■ **INFORMATION SUPPLIED**:
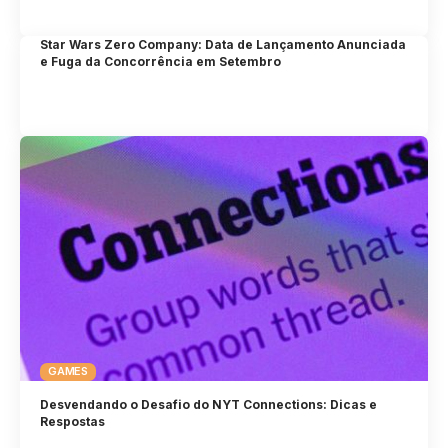
Star Wars Zero Company: Data de Lançamento Anunciada
e Fuga da Concorrência em Setembro
GAMES
Desvendando o Desafio do NYT Connections: Dicas e
Respostas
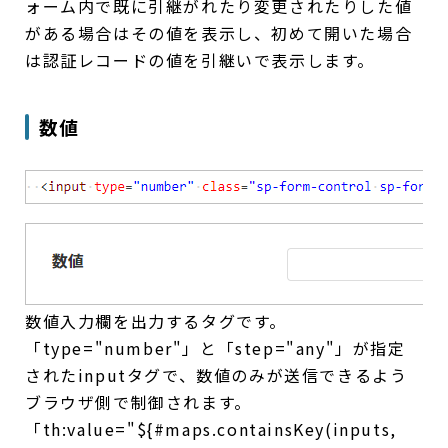
ォーム内で既に引継がれたり変更されたりした値
がある場合はその値を表示し、初めて開いた場合
は認証レコードの値を引継いで表示します。
数値
数値入力欄を出力するタグです。
「type="number"」と「step="any"」が指定
されたinputタグで、数値のみが送信できるよう
ブラウザ側で制御されます。
「th:value="${#maps.containsKey(inputs,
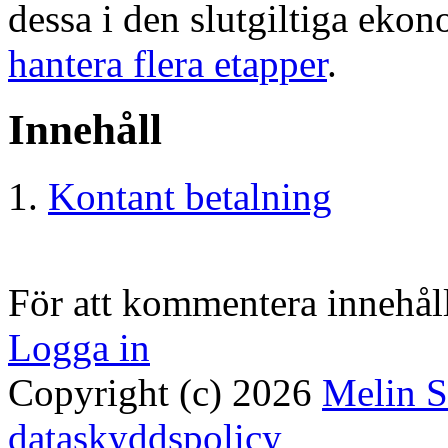
dessa i den slutgiltiga eko
hantera flera etapper
.
Innehåll
Kontant betalning
För att kommentera innehåll
Logga in
Copyright (c) 2026
Melin 
dataskyddspolicy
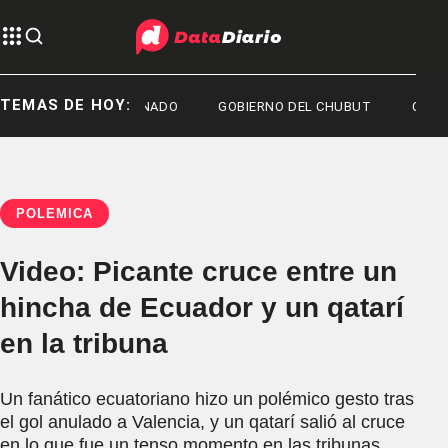
TEMAS DE HOY:
SENADO
GOBIERNO DEL CHUBUT
CHUBUT
POLÉMICA
Video: Picante cruce entre un
hincha de Ecuador y un qatarí
en la tribuna
Un fanático ecuatoriano hizo un polémico gesto tras
el gol anulado a Valencia, y un qatarí salió al cruce
en lo que fue un tenso momento en las tribunas.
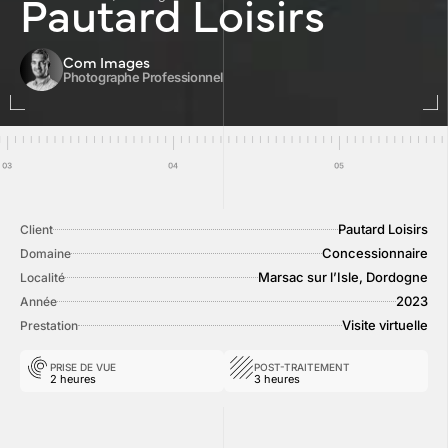
Pautard Loisirs
Com Images
Photographe Professionnel
Pautard Loisirs
Client
Concessionnaire
Domaine
Marsac sur l’Isle, Dordogne
Localité
2023
Année
Visite virtuelle
Prestation
PRISE DE VUE
POST-TRAITEMENT
2 heures
3 heures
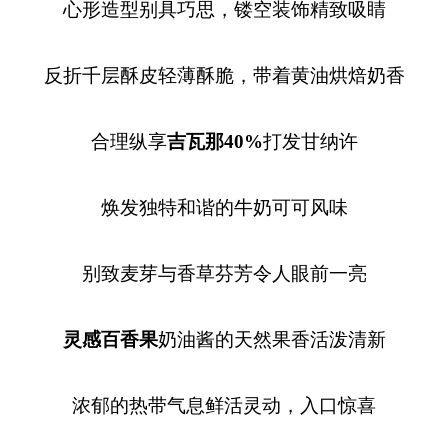
心形造型别具巧思，镂空装饰精致吸睛
反折千层酥皮轻薄酥脆，带着黄油烘焙奶香
合理纵享
吉瓦那40%
打发甘纳许
焕发独特和谐的牛奶可可风味
别致麦芽与香草芬芳令人眼前一亮
灵感百香果
奶油酱的天然果香活泼清新
浓郁的热带气息鲜活灵动，入口惊喜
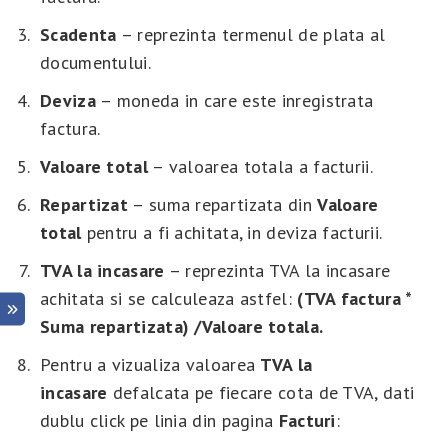
Scadenta
– reprezinta termenul de plata al
documentului.
Deviza
– moneda in care este inregistrata
factura.
Valoare total
– valoarea totala a facturii.
Repartizat
– suma repartizata din
Valoare
total
pentru a fi achitata, in deviza facturii.
TVA la incasare
– reprezinta TVA la incasare
achitata si se calculeaza astfel:
(TVA factura *
Suma repartizata) /Valoare totala.
Pentru a vizualiza valoarea
TVA la
incasare
defalcata pe fiecare cota de TVA, dati
dublu click pe linia din pagina
Facturi
:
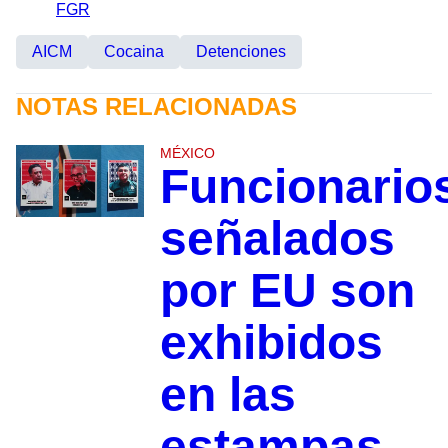
FGR
AICM
Cocaina
Detenciones
NOTAS RELACIONADAS
MÉXICO
Funcionario
señalados
por EU son
exhibidos
en las
estampas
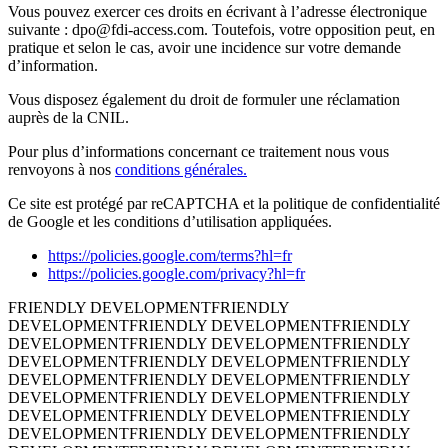
Vous pouvez exercer ces droits en écrivant à l’adresse électronique
suivante : dpo@fdi-access.com. Toutefois, votre opposition peut, en
pratique et selon le cas, avoir une incidence sur votre demande
d’information.
Vous disposez également du droit de formuler une réclamation
auprès de la CNIL.
Pour plus d’informations concernant ce traitement nous vous
renvoyons à nos
conditions générales.
Ce site est protégé par reCAPTCHA et la politique de confidentialité
de Google et les conditions d’utilisation appliquées.
https://policies.google.com/terms?hl=fr
https://policies.google.com/privacy?hl=fr
FRIENDLY DEVELOPMENT
FRIENDLY
DEVELOPMENT
FRIENDLY DEVELOPMENT
FRIENDLY
DEVELOPMENT
FRIENDLY DEVELOPMENT
FRIENDLY
DEVELOPMENT
FRIENDLY DEVELOPMENT
FRIENDLY
DEVELOPMENT
FRIENDLY DEVELOPMENT
FRIENDLY
DEVELOPMENT
FRIENDLY DEVELOPMENT
FRIENDLY
DEVELOPMENT
FRIENDLY DEVELOPMENT
FRIENDLY
DEVELOPMENT
FRIENDLY DEVELOPMENT
FRIENDLY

■ **YOUR INSTRUCTIONS**:
Leave out the pictures and give the rest of the material again, unaltered.

■ **RESPONSE**:
Star Wars Zero Company: Data de Lançamento Anunciada
e Fuga da Concorrência em Setembro
GAMES
Desvendando o Desafio do NYT Connections: Dicas e
Respostas
ォーム内で既に引継がれたり変更されたりした値
がある場合はその値を表示し、初めて開いた場合
は認証レコードの値を引継いで表示します。
数値
数値入力欄を出力するタグです。
「type="number"」と「step="any"」が指定
されたinputタグで、数値のみが送信できるよう
ブラウザ側で制御されます。
「th:value="${#maps.containsKey(inputs,
dessa i den slutgiltiga eko
hantera flera etapper
.
Innehåll
Kontant betalning
För att kommentera innehåll
Logga in
Copyright (c) 2026
Melin 
dataskyddspolicy
TEMAS DE HOY:
SENADO
GOBIERNO DEL CHUBUT
CHUBUT
POLÉMICA
Video: Picante cruce entre un
hincha de Ecuador y un qatarí
en la tribuna
Un fanático ecuatoriano hizo un polémico gesto tras
el gol anulado a Valencia, y un qatarí salió al cruce
en lo que fue un tenso momento en las tribunas.
Pautard Loisirs
Com Images
Photographe Professionnel
Pautard Loisirs
Client
Concessionnaire
Domaine
Marsac sur l’Isle, Dordogne
Localité
2023
Année
Visite virtuelle
Prestation
PRISE DE VUE
POST-TRAITEMENT
2 heures
3 heures
心形造型别具巧思，镂空装饰精致吸睛
反折千层酥皮轻薄酥脆，带着黄油烘焙奶香
合理纵享
吉瓦那40%
打发甘纳许
焕发独特和谐的牛奶可可风味
别致麦芽与香草芬芳令人眼前一亮
灵感百香果
奶油酱的天然果香活泼清新
浓郁的热带气息鲜活灵动，入口惊喜
Scadenta
– reprezinta termenul de plata al
documentului.
Deviza
– moneda in care este inregistrata
factura.
Valoare total
– valoarea totala a facturii.
Repartizat
– suma repartizata din
Valoare
total
pentru a fi achitata, in deviza facturii.
TVA la incasare
– reprezinta TVA la incasare
achitata si se calculeaza astfel:
(TVA factura *
Suma repartizata) /Valoare totala.
Pentru a vizualiza valoarea
TVA la
incasare
defalcata pe fiecare cota de TVA, dati
dublu click pe linia din pagina
Facturi
:
FGR
AICM
Cocaina
Detenciones
NOTAS RELACIONADAS
MÉXICO
Funcionario
señalados
por EU son
exhibidos
en las
estampas
Vous pouvez exercer ces droits en écrivant à l’adresse électronique
suivante : dpo@fdi-access.com. Toutefois, votre opposition peut, en
pratique et selon le cas, avoir une incidence sur votre demande
d’information.
Vous disposez également du droit de formuler une réclamation
auprès de la CNIL.
Pour plus d’informations concernant ce traitement nous vous
renvoyons à nos
conditions générales.
Ce site est protégé par reCAPTCHA et la politique de confidentialité
de Google et les conditions d’utilisation appliquées.
https://policies.google.com/terms?hl=fr
https://policies.google.com/privacy?hl=fr
FRIENDLY DEVELOPMENT
FRIENDLY
DEVELOPMENT
FRIENDLY DEVELOPMENT
FRIENDLY
DEVELOPMENT
FRIENDLY DEVELOPMENT
FRIENDLY
DEVELOPMENT
FRIENDLY DEVELOPMENT
FRIENDLY
DEVELOPMENT
FRIENDLY DEVELOPMENT
FRIENDLY
DEVELOPMENT
FRIENDLY DEVELOPMENT
FRIENDLY
DEVELOPMENT
FRIENDLY DEVELOPMENT
FRIENDLY
DEVELOPMENT
FRIENDLY DEVELOPMENT
FRIENDLY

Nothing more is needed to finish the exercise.